Directions for this task — Each entry that follows should be set down precisely, with its pictures removed.

━━━━━ Dataset records ━━━━━

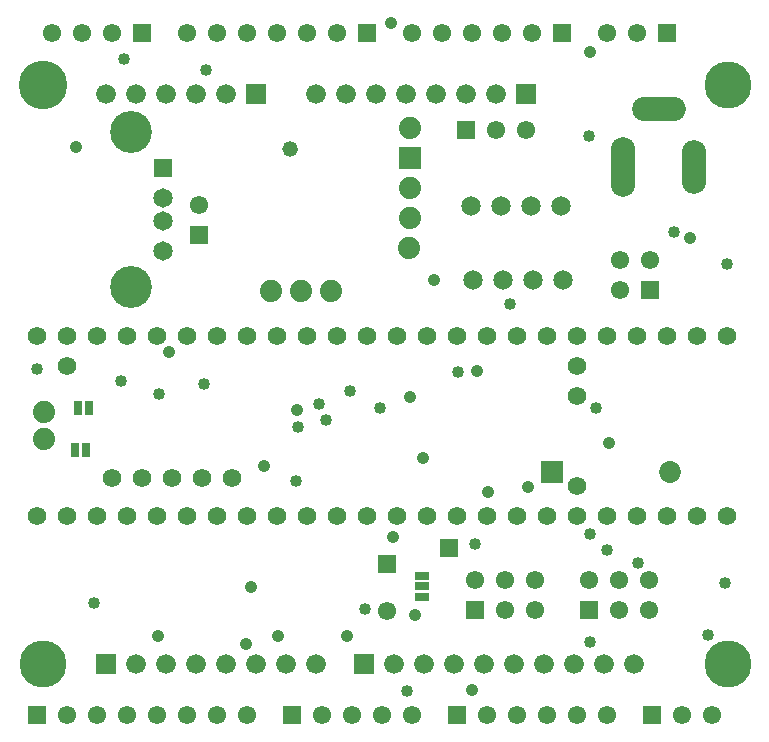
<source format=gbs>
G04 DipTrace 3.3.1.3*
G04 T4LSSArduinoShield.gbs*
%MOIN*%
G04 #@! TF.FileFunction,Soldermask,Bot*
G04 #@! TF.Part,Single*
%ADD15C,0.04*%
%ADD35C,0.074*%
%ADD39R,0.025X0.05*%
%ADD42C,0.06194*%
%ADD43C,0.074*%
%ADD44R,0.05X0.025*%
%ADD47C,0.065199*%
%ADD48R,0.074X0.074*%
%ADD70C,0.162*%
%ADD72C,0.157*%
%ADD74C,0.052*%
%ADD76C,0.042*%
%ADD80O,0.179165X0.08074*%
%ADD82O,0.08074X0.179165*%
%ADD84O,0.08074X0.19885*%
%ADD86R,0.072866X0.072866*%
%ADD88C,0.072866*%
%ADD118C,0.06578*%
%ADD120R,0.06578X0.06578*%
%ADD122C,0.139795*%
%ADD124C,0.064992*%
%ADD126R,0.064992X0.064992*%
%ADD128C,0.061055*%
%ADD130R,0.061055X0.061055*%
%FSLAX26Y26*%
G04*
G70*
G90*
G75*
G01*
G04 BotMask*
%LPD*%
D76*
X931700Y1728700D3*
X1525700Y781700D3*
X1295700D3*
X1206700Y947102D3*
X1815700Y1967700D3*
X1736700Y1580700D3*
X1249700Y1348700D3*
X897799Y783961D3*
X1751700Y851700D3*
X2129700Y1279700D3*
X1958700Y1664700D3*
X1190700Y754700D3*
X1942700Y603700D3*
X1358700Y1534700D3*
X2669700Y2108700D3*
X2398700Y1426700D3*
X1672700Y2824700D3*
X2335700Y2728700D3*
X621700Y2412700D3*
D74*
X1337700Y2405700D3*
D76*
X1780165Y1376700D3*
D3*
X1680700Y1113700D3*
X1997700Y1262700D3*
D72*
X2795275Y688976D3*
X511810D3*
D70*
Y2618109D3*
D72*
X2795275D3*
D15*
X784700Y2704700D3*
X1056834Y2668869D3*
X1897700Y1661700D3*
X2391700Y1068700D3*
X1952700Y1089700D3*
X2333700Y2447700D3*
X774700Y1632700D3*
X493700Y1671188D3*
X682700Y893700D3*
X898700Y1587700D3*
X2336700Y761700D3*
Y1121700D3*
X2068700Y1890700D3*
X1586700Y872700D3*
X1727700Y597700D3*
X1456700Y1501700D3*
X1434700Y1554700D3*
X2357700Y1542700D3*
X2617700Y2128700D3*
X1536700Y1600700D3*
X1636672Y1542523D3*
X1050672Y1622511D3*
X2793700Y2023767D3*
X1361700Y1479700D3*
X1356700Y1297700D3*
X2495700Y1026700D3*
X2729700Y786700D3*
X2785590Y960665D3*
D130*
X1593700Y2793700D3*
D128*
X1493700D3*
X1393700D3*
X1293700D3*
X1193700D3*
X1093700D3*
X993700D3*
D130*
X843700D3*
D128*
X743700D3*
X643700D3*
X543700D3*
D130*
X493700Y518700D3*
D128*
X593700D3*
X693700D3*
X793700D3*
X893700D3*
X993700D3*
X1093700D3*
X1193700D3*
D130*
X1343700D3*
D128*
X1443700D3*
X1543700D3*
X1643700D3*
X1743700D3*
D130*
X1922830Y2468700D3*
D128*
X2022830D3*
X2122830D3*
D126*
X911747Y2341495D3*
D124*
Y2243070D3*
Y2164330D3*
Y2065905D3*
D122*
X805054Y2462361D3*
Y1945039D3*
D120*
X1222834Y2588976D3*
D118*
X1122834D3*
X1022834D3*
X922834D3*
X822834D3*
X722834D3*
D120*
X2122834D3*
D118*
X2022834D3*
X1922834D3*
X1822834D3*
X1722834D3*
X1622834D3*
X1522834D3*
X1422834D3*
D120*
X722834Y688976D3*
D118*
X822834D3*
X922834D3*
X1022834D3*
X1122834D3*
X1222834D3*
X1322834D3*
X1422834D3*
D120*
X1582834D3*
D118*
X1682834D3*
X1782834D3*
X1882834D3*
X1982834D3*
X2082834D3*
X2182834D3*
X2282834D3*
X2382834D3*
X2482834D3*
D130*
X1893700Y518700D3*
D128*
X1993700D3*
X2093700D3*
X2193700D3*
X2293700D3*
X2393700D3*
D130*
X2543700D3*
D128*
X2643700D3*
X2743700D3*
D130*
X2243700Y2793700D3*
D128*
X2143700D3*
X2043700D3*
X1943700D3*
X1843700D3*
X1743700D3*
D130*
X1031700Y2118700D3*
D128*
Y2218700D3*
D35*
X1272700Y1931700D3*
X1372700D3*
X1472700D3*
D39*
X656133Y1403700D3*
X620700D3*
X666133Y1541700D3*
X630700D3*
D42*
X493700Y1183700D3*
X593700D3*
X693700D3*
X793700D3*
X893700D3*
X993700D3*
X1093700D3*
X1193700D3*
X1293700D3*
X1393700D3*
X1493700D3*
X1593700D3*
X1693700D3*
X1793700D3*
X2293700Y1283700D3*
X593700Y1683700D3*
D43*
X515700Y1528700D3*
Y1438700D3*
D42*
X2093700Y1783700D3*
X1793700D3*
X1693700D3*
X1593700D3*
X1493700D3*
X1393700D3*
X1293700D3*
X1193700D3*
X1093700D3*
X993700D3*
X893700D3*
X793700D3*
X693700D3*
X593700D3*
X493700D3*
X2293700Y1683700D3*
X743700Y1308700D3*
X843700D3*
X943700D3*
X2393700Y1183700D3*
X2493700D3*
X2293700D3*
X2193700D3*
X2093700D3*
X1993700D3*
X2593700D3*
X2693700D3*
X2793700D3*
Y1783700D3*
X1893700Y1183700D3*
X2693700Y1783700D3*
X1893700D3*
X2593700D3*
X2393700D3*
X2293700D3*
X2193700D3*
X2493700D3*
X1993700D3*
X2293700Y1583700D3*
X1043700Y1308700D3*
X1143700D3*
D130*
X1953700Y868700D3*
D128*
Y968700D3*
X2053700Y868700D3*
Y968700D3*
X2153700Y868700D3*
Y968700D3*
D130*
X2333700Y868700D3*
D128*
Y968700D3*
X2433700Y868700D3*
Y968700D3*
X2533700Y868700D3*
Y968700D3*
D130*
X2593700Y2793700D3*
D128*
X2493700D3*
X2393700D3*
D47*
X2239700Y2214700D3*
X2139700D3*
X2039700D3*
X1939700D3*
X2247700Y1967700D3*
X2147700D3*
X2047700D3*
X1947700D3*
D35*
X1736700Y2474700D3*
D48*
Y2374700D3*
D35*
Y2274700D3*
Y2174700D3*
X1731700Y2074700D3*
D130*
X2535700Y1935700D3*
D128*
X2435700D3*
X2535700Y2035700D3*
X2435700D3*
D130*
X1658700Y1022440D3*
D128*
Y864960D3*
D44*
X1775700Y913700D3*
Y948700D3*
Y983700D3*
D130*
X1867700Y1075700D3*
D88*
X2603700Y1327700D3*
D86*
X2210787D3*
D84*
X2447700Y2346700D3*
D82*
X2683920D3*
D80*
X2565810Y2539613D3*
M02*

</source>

━━━━━

Solution to this problem —
<source format=gbs>
G04 DipTrace 3.3.1.3*
G04 T4LSSArduinoShield.gbs*
%MOIN*%
G04 #@! TF.FileFunction,Soldermask,Bot*
G04 #@! TF.Part,Single*
%ADD15C,0.04*%
%ADD35C,0.074*%
%ADD39R,0.025X0.05*%
%ADD42C,0.06194*%
%ADD43C,0.074*%
%ADD44R,0.05X0.025*%
%ADD47C,0.065199*%
%ADD48R,0.074X0.074*%
%ADD70C,0.162*%
%ADD72C,0.157*%
%ADD74C,0.052*%
%ADD76C,0.042*%
%ADD80O,0.179165X0.08074*%
%ADD82O,0.08074X0.179165*%
%ADD84O,0.08074X0.19885*%
%ADD86R,0.072866X0.072866*%
%ADD88C,0.072866*%
%ADD118C,0.06578*%
%ADD120R,0.06578X0.06578*%
%ADD122C,0.139795*%
%ADD124C,0.064992*%
%ADD126R,0.064992X0.064992*%
%ADD128C,0.061055*%
%ADD130R,0.061055X0.061055*%
%FSLAX26Y26*%
G04*
G70*
G90*
G75*
G01*
G04 BotMask*
%LPD*%
D76*
X931700Y1728700D3*
X1525700Y781700D3*
X1295700D3*
X1206700Y947102D3*
X1815700Y1967700D3*
X1736700Y1580700D3*
X1249700Y1348700D3*
X897799Y783961D3*
X1751700Y851700D3*
X2129700Y1279700D3*
X1958700Y1664700D3*
X1190700Y754700D3*
X1942700Y603700D3*
X1358700Y1534700D3*
X2669700Y2108700D3*
X2398700Y1426700D3*
X1672700Y2824700D3*
X2335700Y2728700D3*
X621700Y2412700D3*
D74*
X1337700Y2405700D3*
D76*
X1780165Y1376700D3*
D3*
X1680700Y1113700D3*
X1997700Y1262700D3*
D72*
X2795275Y688976D3*
X511810D3*
D70*
Y2618109D3*
D72*
X2795275D3*
D15*
X784700Y2704700D3*
X1056834Y2668869D3*
X1897700Y1661700D3*
X2391700Y1068700D3*
X1952700Y1089700D3*
X2333700Y2447700D3*
X774700Y1632700D3*
X493700Y1671188D3*
X682700Y893700D3*
X898700Y1587700D3*
X2336700Y761700D3*
Y1121700D3*
X2068700Y1890700D3*
X1586700Y872700D3*
X1727700Y597700D3*
X1456700Y1501700D3*
X1434700Y1554700D3*
X2357700Y1542700D3*
X2617700Y2128700D3*
X1536700Y1600700D3*
X1636672Y1542523D3*
X1050672Y1622511D3*
X2793700Y2023767D3*
X1361700Y1479700D3*
X1356700Y1297700D3*
X2495700Y1026700D3*
X2729700Y786700D3*
X2785590Y960665D3*
D130*
X1593700Y2793700D3*
D128*
X1493700D3*
X1393700D3*
X1293700D3*
X1193700D3*
X1093700D3*
X993700D3*
D130*
X843700D3*
D128*
X743700D3*
X643700D3*
X543700D3*
D130*
X493700Y518700D3*
D128*
X593700D3*
X693700D3*
X793700D3*
X893700D3*
X993700D3*
X1093700D3*
X1193700D3*
D130*
X1343700D3*
D128*
X1443700D3*
X1543700D3*
X1643700D3*
X1743700D3*
D130*
X1922830Y2468700D3*
D128*
X2022830D3*
X2122830D3*
D126*
X911747Y2341495D3*
D124*
Y2243070D3*
Y2164330D3*
Y2065905D3*
D122*
X805054Y2462361D3*
Y1945039D3*
D120*
X1222834Y2588976D3*
D118*
X1122834D3*
X1022834D3*
X922834D3*
X822834D3*
X722834D3*
D120*
X2122834D3*
D118*
X2022834D3*
X1922834D3*
X1822834D3*
X1722834D3*
X1622834D3*
X1522834D3*
X1422834D3*
D120*
X722834Y688976D3*
D118*
X822834D3*
X922834D3*
X1022834D3*
X1122834D3*
X1222834D3*
X1322834D3*
X1422834D3*
D120*
X1582834D3*
D118*
X1682834D3*
X1782834D3*
X1882834D3*
X1982834D3*
X2082834D3*
X2182834D3*
X2282834D3*
X2382834D3*
X2482834D3*
D130*
X1893700Y518700D3*
D128*
X1993700D3*
X2093700D3*
X2193700D3*
X2293700D3*
X2393700D3*
D130*
X2543700D3*
D128*
X2643700D3*
X2743700D3*
D130*
X2243700Y2793700D3*
D128*
X2143700D3*
X2043700D3*
X1943700D3*
X1843700D3*
X1743700D3*
D130*
X1031700Y2118700D3*
D128*
Y2218700D3*
D35*
X1272700Y1931700D3*
X1372700D3*
X1472700D3*
D39*
X656133Y1403700D3*
X620700D3*
X666133Y1541700D3*
X630700D3*
D42*
X493700Y1183700D3*
X593700D3*
X693700D3*
X793700D3*
X893700D3*
X993700D3*
X1093700D3*
X1193700D3*
X1293700D3*
X1393700D3*
X1493700D3*
X1593700D3*
X1693700D3*
X1793700D3*
X2293700Y1283700D3*
X593700Y1683700D3*
D43*
X515700Y1528700D3*
Y1438700D3*
D42*
X2093700Y1783700D3*
X1793700D3*
X1693700D3*
X1593700D3*
X1493700D3*
X1393700D3*
X1293700D3*
X1193700D3*
X1093700D3*
X993700D3*
X893700D3*
X793700D3*
X693700D3*
X593700D3*
X493700D3*
X2293700Y1683700D3*
X743700Y1308700D3*
X843700D3*
X943700D3*
X2393700Y1183700D3*
X2493700D3*
X2293700D3*
X2193700D3*
X2093700D3*
X1993700D3*
X2593700D3*
X2693700D3*
X2793700D3*
Y1783700D3*
X1893700Y1183700D3*
X2693700Y1783700D3*
X1893700D3*
X2593700D3*
X2393700D3*
X2293700D3*
X2193700D3*
X2493700D3*
X1993700D3*
X2293700Y1583700D3*
X1043700Y1308700D3*
X1143700D3*
D130*
X1953700Y868700D3*
D128*
Y968700D3*
X2053700Y868700D3*
Y968700D3*
X2153700Y868700D3*
Y968700D3*
D130*
X2333700Y868700D3*
D128*
Y968700D3*
X2433700Y868700D3*
Y968700D3*
X2533700Y868700D3*
Y968700D3*
D130*
X2593700Y2793700D3*
D128*
X2493700D3*
X2393700D3*
D47*
X2239700Y2214700D3*
X2139700D3*
X2039700D3*
X1939700D3*
X2247700Y1967700D3*
X2147700D3*
X2047700D3*
X1947700D3*
D35*
X1736700Y2474700D3*
D48*
Y2374700D3*
D35*
Y2274700D3*
Y2174700D3*
X1731700Y2074700D3*
D130*
X2535700Y1935700D3*
D128*
X2435700D3*
X2535700Y2035700D3*
X2435700D3*
D130*
X1658700Y1022440D3*
D128*
Y864960D3*
D44*
X1775700Y913700D3*
Y948700D3*
Y983700D3*
D130*
X1867700Y1075700D3*
D88*
X2603700Y1327700D3*
D86*
X2210787D3*
D84*
X2447700Y2346700D3*
D82*
X2683920D3*
D80*
X2565810Y2539613D3*
M02*

</source>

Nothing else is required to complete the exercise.